• What you should do: Write out exactly the lines running from the line that includes "The Meeting Room doors" to the end of the data, both ends included, and nothing besides.
○ ○ ○ ○ ○ ○ ○
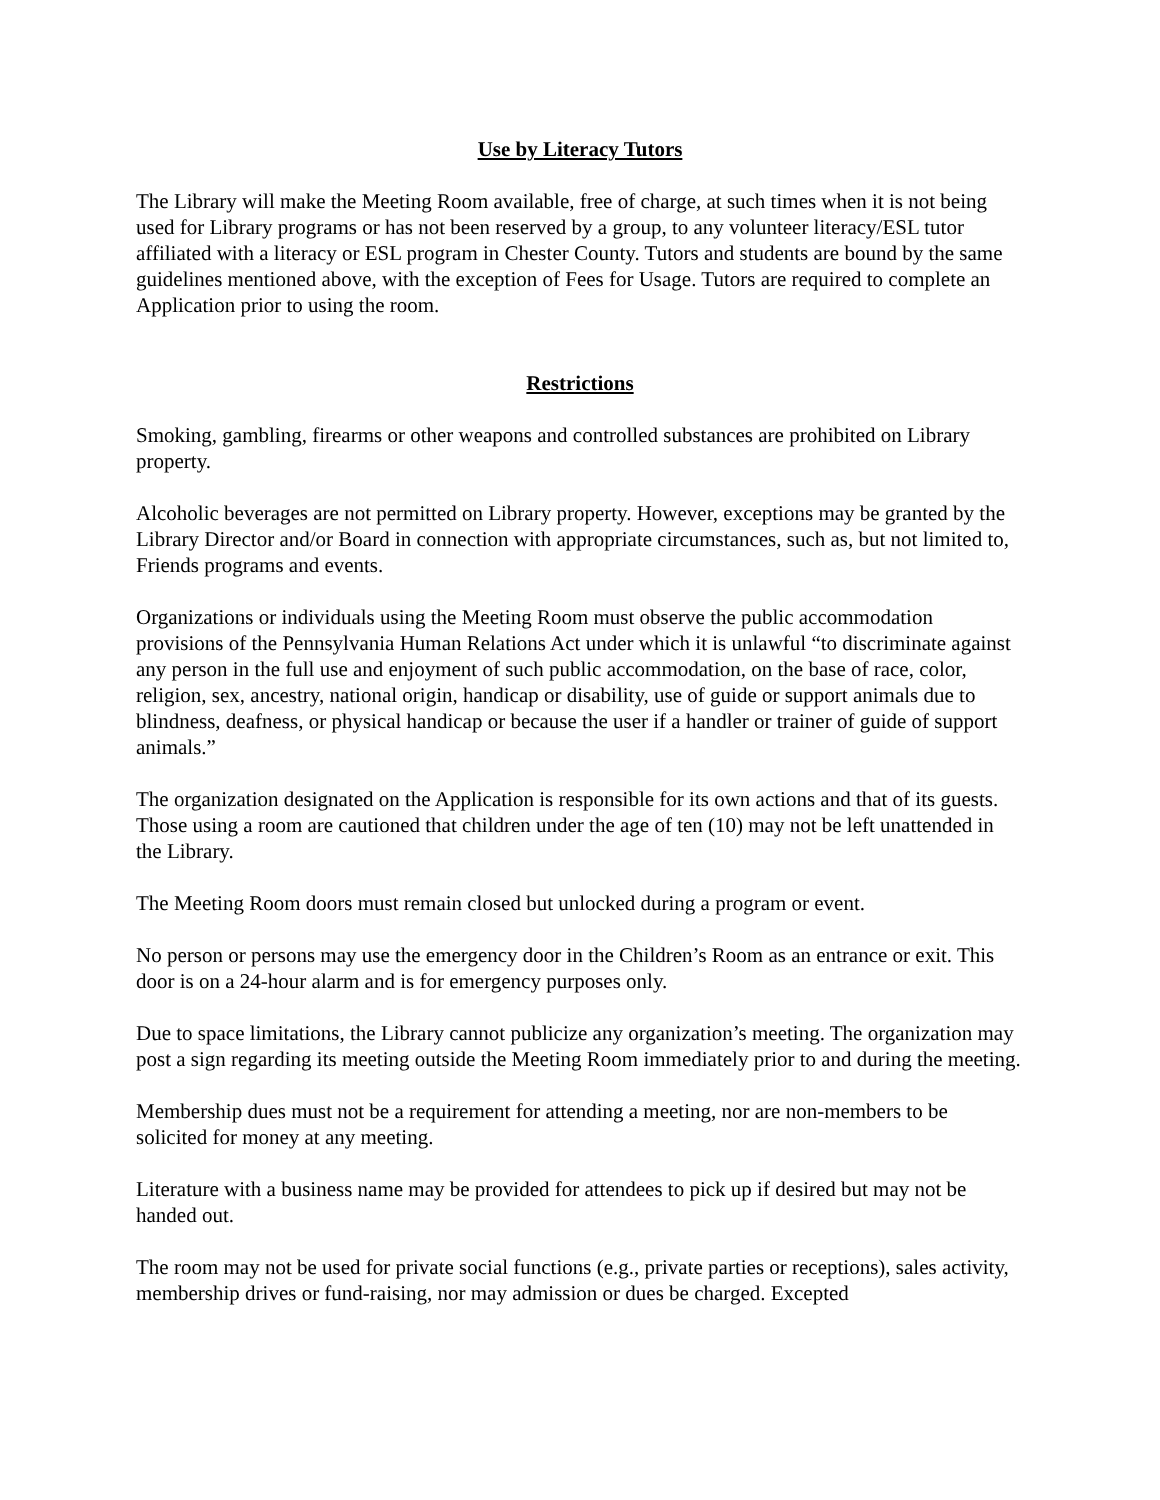Use by Literacy Tutors
The Library will make the Meeting Room available, free of charge, at such times when it is not being used for Library programs or has not been reserved by a group, to any volunteer literacy/ESL tutor affiliated with a literacy or ESL program in Chester County. Tutors and students are bound by the same guidelines mentioned above, with the exception of Fees for Usage. Tutors are required to complete an Application prior to using the room.
Restrictions
Smoking, gambling, firearms or other weapons and controlled substances are prohibited on Library property.
Alcoholic beverages are not permitted on Library property. However, exceptions may be granted by the Library Director and/or Board in connection with appropriate circumstances, such as, but not limited to, Friends programs and events.
Organizations or individuals using the Meeting Room must observe the public accommodation provisions of the Pennsylvania Human Relations Act under which it is unlawful “to discriminate against any person in the full use and enjoyment of such public accommodation, on the base of race, color, religion, sex, ancestry, national origin, handicap or disability, use of guide or support animals due to blindness, deafness, or physical handicap or because the user if a handler or trainer of guide of support animals.”
The organization designated on the Application is responsible for its own actions and that of its guests. Those using a room are cautioned that children under the age of ten (10) may not be left unattended in the Library.
The Meeting Room doors must remain closed but unlocked during a program or event.
No person or persons may use the emergency door in the Children’s Room as an entrance or exit. This door is on a 24-hour alarm and is for emergency purposes only.
Due to space limitations, the Library cannot publicize any organization’s meeting. The organization may post a sign regarding its meeting outside the Meeting Room immediately prior to and during the meeting.
Membership dues must not be a requirement for attending a meeting, nor are non-members to be solicited for money at any meeting.
Literature with a business name may be provided for attendees to pick up if desired but may not be handed out.
The room may not be used for private social functions (e.g., private parties or receptions), sales activity, membership drives or fund-raising, nor may admission or dues be charged. Excepted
○ ○ ○ ○ ○ ○ ○
• Exercise response:
The Meeting Room doors must remain closed but unlocked during a program or event.
No person or persons may use the emergency door in the Children’s Room as an entrance or exit. This door is on a 24-hour alarm and is for emergency purposes only.
Due to space limitations, the Library cannot publicize any organization’s meeting. The organization may post a sign regarding its meeting outside the Meeting Room immediately prior to and during the meeting.
Membership dues must not be a requirement for attending a meeting, nor are non-members to be solicited for money at any meeting.
Literature with a business name may be provided for attendees to pick up if desired but may not be handed out.
The room may not be used for private social functions (e.g., private parties or receptions), sales activity, membership drives or fund-raising, nor may admission or dues be charged. Excepted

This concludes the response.